# About this exercise
Find every line in the records that holds the string "darken". Copy each one.

# Materials provided

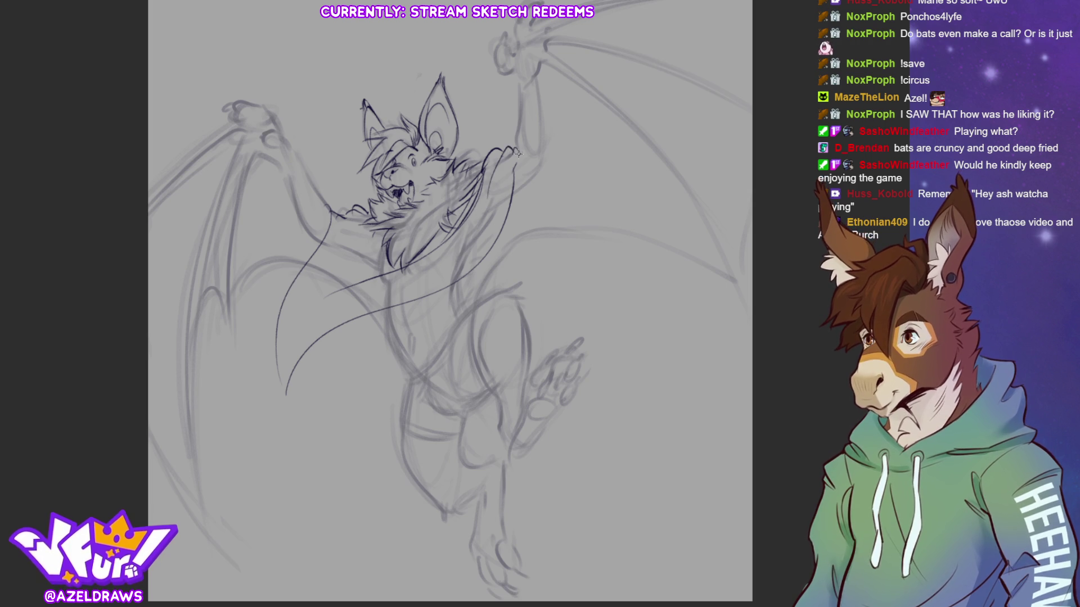
Draw drape lines below the left shoulder, darken the left arm, and outline the torso down to the belly.
left_click_drag(361, 214, 353, 260)
left_click_drag(356, 220, 340, 275)
mouse_move(338, 221)
left_mouse_down()
mouse_move(376, 204)
mouse_move(377, 246)
left_mouse_up()
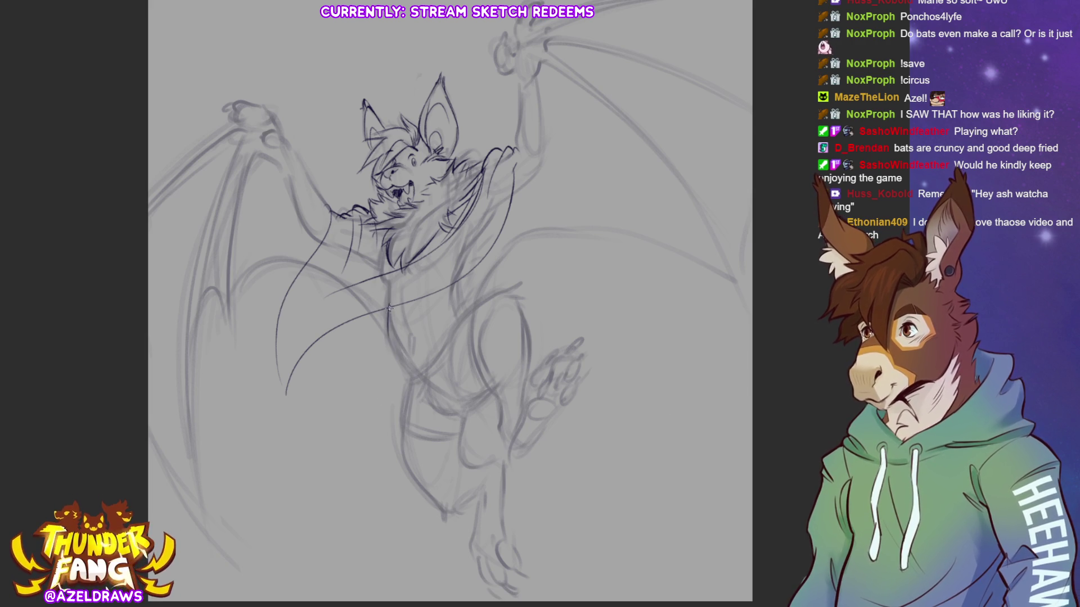
left_click_drag(389, 304, 413, 369)
mouse_move(457, 279)
left_mouse_down()
mouse_move(451, 306)
mouse_move(464, 318)
mouse_move(405, 331)
mouse_move(412, 353)
left_mouse_up()
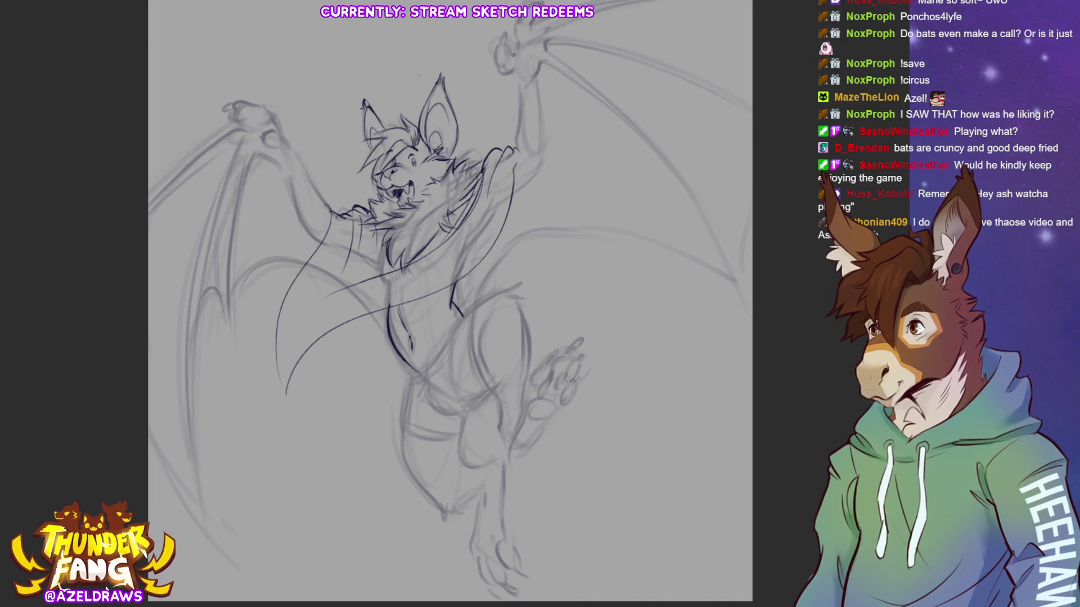
Draw and darken the belly's V outline and start the left thigh from its tip.
left_click_drag(413, 376, 461, 321)
mouse_move(402, 357)
left_mouse_down()
mouse_move(413, 376)
mouse_move(405, 363)
mouse_move(520, 286)
left_mouse_up()
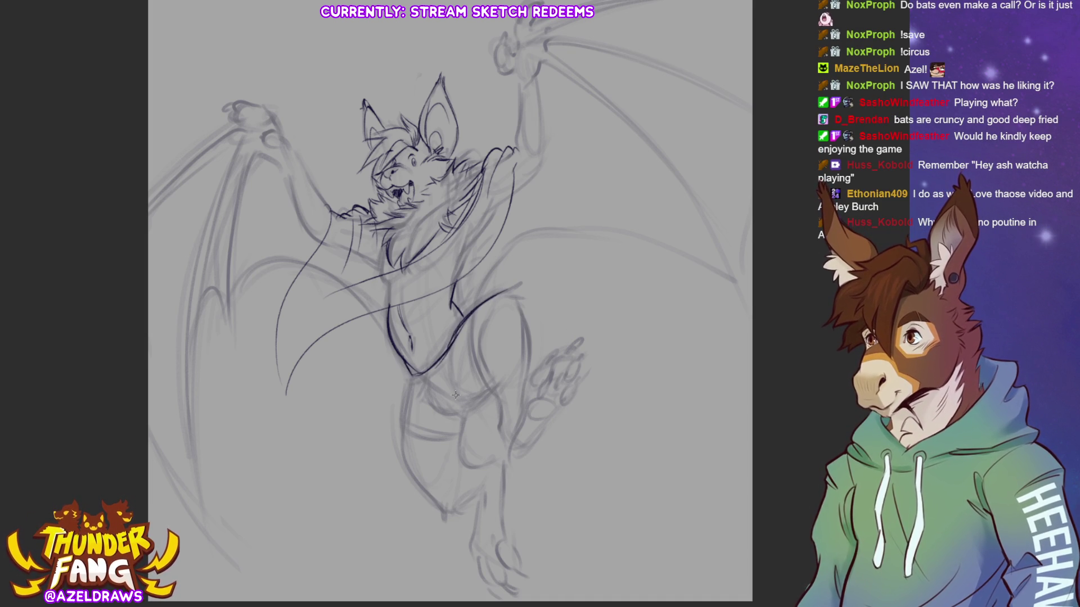
mouse_move(454, 343)
left_mouse_down()
mouse_move(401, 419)
mouse_move(410, 478)
mouse_move(444, 512)
left_mouse_up()
left_click_drag(461, 416, 466, 466)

# Answer to this task
Draw drape lines below the left shoulder, darken the left arm, and outline the torso down to the belly.
Draw and darken the belly's V outline and start the left thigh from its tip.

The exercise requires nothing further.